The meeting took place one early morning in September. “I looked at him and he looked at me, kind of quixotically,” Bogle recalls, “and I said ‘We’ve both aged.’” The two men reminisced and reported milestones from the past 50 years. They exchanged signed copies of books they had written. Two hours passed before they shook hands and said goodbye, and a few weeks later, the two new, old friends met again. In the last few months, they have kept in contact, exchanging cards and letters.
Bogle retired as Vanguard C.E.O. in 1999 but shows few signs of slowing down. Now the president of the Bogle Financial Markets Research Center, he still makes speeches and writes occasional op-eds. His office is packed with books and papers, and his phone keeps ringing. As an affable idealist in an industry desperate to earn back public trust, Bogle has become “human Velcro,” according to Morgan Stanley analyst Steve Galbraith, who says members of Congress latched on to Bogle’s words when he testified in Washington last year. The young man who struggled through Samuelson’s economics text has now published a book, Bogle on Mutual Funds, with a foreword written by Samuelson. Fortune, publisher of the article that inspired his thesis, named Bogle one of the investment industry’s four “Giants of the 20th Century.”

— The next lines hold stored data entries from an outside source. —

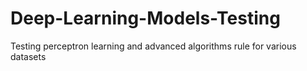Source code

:# Deep-Learning-Models-Testing
Testing perceptron learning and advanced algorithms rule for various datasets
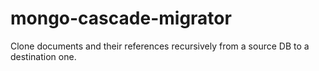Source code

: # mongo-cascade-migrator
Clone documents and their references recursively from a source DB to a destination one.
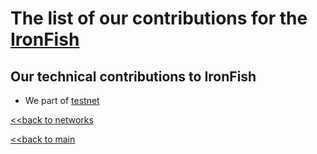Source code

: # The list of our contributions for the [IronFish](https://ironfish.network/)

## Our technical contributions to IronFish

- We part of [testnet](https://testnet.ironfish.network/users/2133)


[<<back to networks](https://github.com/nq4-net/entrance/tree/main/networks)

[<<back to main](https://github.com/nq4-net/entrance)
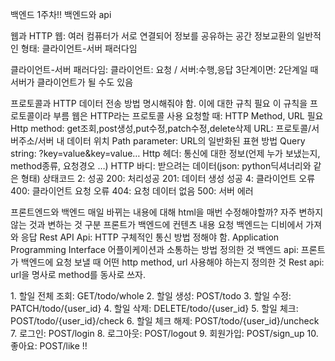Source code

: 백엔드 1주차!!
백엔드와 api

웹과 HTTP
웹: 여러 컴퓨터가 서로 연결되어 정보를 공유하는 공간
정보교환의 일반적인 형태: 클라이언트-서버 패러다임

클라이언트-서버 패러다임: 클라이언트: 요청 / 서버:수행,응답
3단계이면: 2단계일 때 서버가 클라이언트가 될 수도 있음

프로토콜과 HTTP
    데이터 전송 방법 명시해줘야 함. 이에 대한 규칙 필요
    이 규칙을 프로토콜이라 부름
    웹은 HTTP라는 프로토콜 사용
    요청할 때: HTTP Method, URL 필요
    Http method: get조회,post생성,put수정,patch수정,delete삭제
    URL: 프로토콜/서버주소/서버 내 데이터 위치
        Path parameter: URL의 일반화된 표현 방법
        Query string: ?key=value&key=value…
    Http 헤더: 통신에 대한 정보(언제 누가 보냈는지, method종류, 요청경오 …)
    HTTP 바디: 받으려는 데이터(json: python딕셔너리와 같은 형태)
    상태코드
      2: 성공
        200: 처리성공
        201: 데이터 생성 성공
      4: 클라이언트 오류
        400: 클라이언트 요청 오류
        404: 요청 데이터 없음
        500: 서버 에러

프론트엔드와 백엔드
    매일 바뀌는 내용에 대해 html을 매번 수정해야할까?
    자주 변하지 않는 것과 변하는 것 구분
    프론트가 백엔드에 컨텐츠 내용 요청
    백엔드는 디비에서 가져와 응답
Rest API
    Api: HTTP 구체적인 통신 방법 정해야 함.
        Application Programming Interface
        어플이케이션과 소통하는 방법 정의한 것
        백엔드 api: 프론트가 백엔드에 요청 보낼 때 어떤 http method, url 사용해야 하는지 정의한 것
    Rest api: url을 명사로 method를 동사로 쓰자.
    
<Task>
1. 할일 전체 조회: GET/todo/whole
2. 할일 생성: POST/todo
3. 할일 수정: PATCH/todo/{user_id}
4. 할일 삭제: DELETE/todo/{user_id}
5. 할일 체크: POST/todo/{user_id}/check
6. 할일 체크 해제: POST/todo/{user_id}/uncheck
7. 로그인: POST/login
8. 로그아웃: POST/logout
9. 회원가입: POST/sign_up
10. 좋아요: POST/like
!!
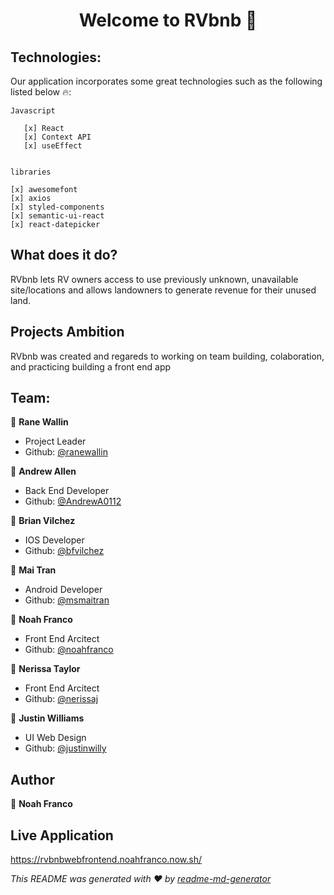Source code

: <h1 align="center">Welcome to RVbnb 👋</h1>

## Technologies:

Our application incorporates some great technologies such as the following listed below 🔥:

    Javascript
    
       [x] React
       [x] Context API
       [x] useEffect
       

    libraries

    [x] awesomefont
    [x] axios
    [x] styled-components
    [x] semantic-ui-react
    [x] react-datepicker
         


## What does it do?
RVbnb lets RV owners access to use previously unknown, unavailable site/locations and allows landowners to generate revenue for their unused land.

## Projects Ambition 
RVbnb was created and regareds to working on team building, colaboration, and practicing building a front end app  

## Team:

:woman: **Rane Wallin**<br/>
- Project Leader
- Github: [@ranewallin](https://github.com/ranewallin)

:man: **Andrew Allen** <br/>
- Back End Developer
- Github: [@AndrewA0112](https://github.com/AndrewA0112)

:man: **Brian Vilchez** <br/>
- IOS Developer
- Github: [@bfvilchez](https://github.com/bfvilchez)

:woman: **Mai Tran** <br/>
- Android Developer
- Github: [@msmaitran](https://github.com/msmaitran)

:man: **Noah Franco** <br/>
- Front End Arcitect <br/>
- Github: [@noahfranco](https://github.com/noahfranco)

:woman: **Nerissa Taylor** <br/>
- Front End Arcitect <br/>
- Github: [@nerissaj](https://github.com/nerissaj)

:man: **Justin Williams** <br/>
- UI Web Design <br/>
- Github: [@justinwilly](https://github.com/justinwilly)


## Author

:man: **Noah Franco**


## Live Application 

https://rvbnbwebfrontend.noahfranco.now.sh/



_This README was generated with ❤️ by [readme-md-generator](https://github.com/kefranabg/readme-md-generator)_
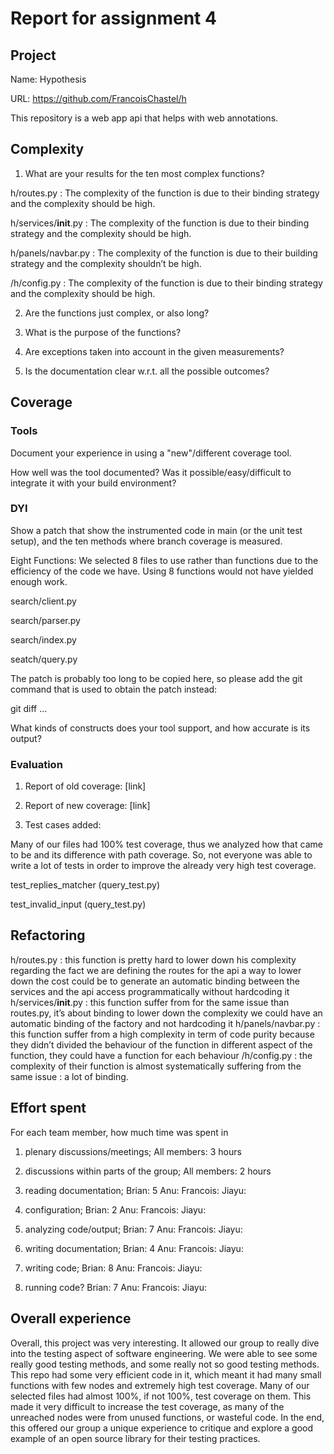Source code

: # Report for assignment 4

## Project

Name: Hypothesis

URL: https://github.com/FrancoisChastel/h

This repository is a web app api that helps with web annotations.

## Complexity

1. What are your results for the ten most complex functions?

h/routes.py : The complexity of the function is due to their binding strategy and the complexity should be high. 

h/services/__init__.py : The complexity of the function is due to their binding strategy and the complexity should be high. 

h/panels/navbar.py : The complexity of the function is due to their building strategy and the complexity shouldn’t  be high.

/h/config.py : The complexity of the function is due to their binding strategy and the complexity should be high.

2. Are the functions just complex, or also long?

3. What is the purpose of the functions?

4. Are exceptions taken into account in the given measurements?


5. Is the documentation clear w.r.t. all the possible outcomes?



## Coverage

### Tools

Document your experience in using a "new"/different coverage tool.

How well was the tool documented? Was it possible/easy/difficult to
integrate it with your build environment?

### DYI


Show a patch that show the instrumented code in main (or the unit test setup), and the ten methods where branch coverage is measured.


Eight Functions:
We selected 8 files to use rather than functions due to the efficiency of the code we have. Using 8 functions would not have yielded enough work.

search/client.py

search/parser.py

search/index.py

seatch/query.py

The patch is probably too long to be copied here, so please add the git command that is used to obtain the patch instead:

git diff ...

What kinds of constructs does your tool support, and how accurate is its output?



### Evaluation

1. Report of old coverage: [link]

2. Report of new coverage: [link]

3. Test cases added:
	
Many of our files had 100% test coverage, thus we analyzed how that came to be and its difference with path coverage. So, not everyone was able to write a lot of tests in order to improve the already very high test coverage.

test_replies_matcher (query_test.py)

test_invalid_input (query_test.py)



## Refactoring
h/routes.py : this function is pretty hard to lower down his complexity regarding the fact we are defining the routes for the api a way to lower down the cost could be to generate an automatic binding between the services and the api access programmatically without hardcoding it 
h/services/__init__.py : this function suffer from for the same issue than routes.py, it’s about binding to lower down the complexity we could have an automatic binding of the factory and not hardcoding it 
h/panels/navbar.py : this function suffer from a high complexity in term of code purity because they didn’t divided the behaviour of the function in different aspect of the function, they could have a function for each behaviour 
/h/config.py : the complexity of their function is almost systematically suffering from the same issue : a lot of binding.


## Effort spent

For each team member, how much time was spent in

1. plenary discussions/meetings;
	All members: 3 hours

2. discussions within parts of the group;
	All members: 2 hours

3. reading documentation;
	Brian: 5
	Anu:
	Francois:
	Jiayu:

4. configuration;
	Brian: 2
	Anu:
	Francois:
	Jiayu:

5. analyzing code/output;
	Brian: 7
	Anu:
	Francois:
	Jiayu:


6. writing documentation;
	Brian: 4
	Anu:
	Francois:
	Jiayu:


7. writing code;
	Brian: 8
	Anu:
	Francois:
	Jiayu:


8. running code?
	Brian: 7
	Anu:
	Francois:
	Jiayu:


## Overall experience

Overall, this project was very interesting. It allowed our group to really dive into the testing aspect of software engineering. We were able to see some really good testing methods, and some really not so good testing methods. This repo had some very efficient code in it, which meant it had many small functions with few nodes and extremely high test coverage. Many of our selected files had almost 100%, if not 100%, test coverage on them. This made it very difficult to increase the test coverage, as many of the unreached nodes were from unused functions, or wasteful code. In the end, this offered our group a unique experience to critique and explore a good example of an open source library for their testing practices.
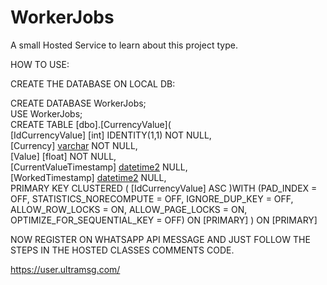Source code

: # WorkerJobs
A small Hosted Service to learn about this project type.

HOW TO USE:

CREATE THE DATABASE ON LOCAL DB:

CREATE DATABASE WorkerJobs; </br>
USE WorkerJobs; </br>
CREATE TABLE [dbo].[CurrencyValue]( </br>
	[IdCurrencyValue] [int] IDENTITY(1,1) NOT NULL, </br>
	[Currency] [varchar](10) NOT NULL, </br>
	[Value] [float] NOT NULL, </br>
	[CurrentValueTimestamp] [datetime2](7) NULL, </br>
	[WorkedTimestamp] [datetime2](7) NULL,  </br>
PRIMARY KEY CLUSTERED
(
	[IdCurrencyValue] ASC
)WITH (PAD_INDEX = OFF, STATISTICS_NORECOMPUTE = OFF, IGNORE_DUP_KEY = OFF, ALLOW_ROW_LOCKS = ON, ALLOW_PAGE_LOCKS = ON, OPTIMIZE_FOR_SEQUENTIAL_KEY = OFF) ON [PRIMARY]
) ON [PRIMARY]

NOW REGISTER ON WHATSAPP API MESSAGE AND JUST FOLLOW THE STEPS IN THE HOSTED CLASSES COMMENTS CODE.  </br>

https://user.ultramsg.com/
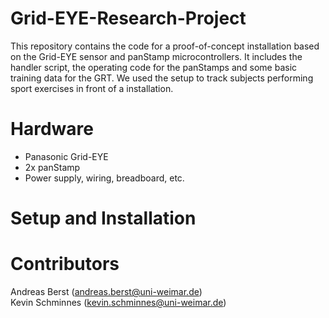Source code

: # Grid-EYE-Research-Project
This repository contains the code for a proof-of-concept installation based on the Grid-EYE sensor and panStamp microcontrollers. It includes the handler script, the operating code for the panStamps and some basic training data for the GRT. We used the setup to track subjects performing sport exercises in front of a installation.

# Hardware

 - Panasonic Grid-EYE
 - 2x panStamp
 - Power supply, wiring, breadboard, etc.

# Setup and Installation


# Contributors
Andreas Berst (andreas.berst@uni-weimar.de)<br>
Kevin Schminnes (kevin.schminnes@uni-weimar.de)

Like Bogle, Bell has an office filled with stacks of papers and books. He organizes newspaper clippings in trays by subject — general economic theory, international economics, Federal Reserve policy — and although he’s been retired for nearly a decade, he seems ready to teach a full course load at a moment’s notice. His shelves hold his Freshman Herald and his class’s 50th reunion book, The Best Old Place of All. On the walls are reminders of memorable times, including a picture of the distinguished Princeton economics faculty of 1950-51 and a Ugandan mosaic of banana bark. A Quaker and a pacifist, Bell says, “To this day, I believe very strongly in doing everything we can for the underdeveloped world.”
Bell’s desire to make a difference is not lost on Bogle, an investment “activist” who sees vast room for ethical improvement. “You have to admire someone with his sense of values,” Bogle says. “You don’t run into enough good people in this life.” Not twice in a lifetime, at least.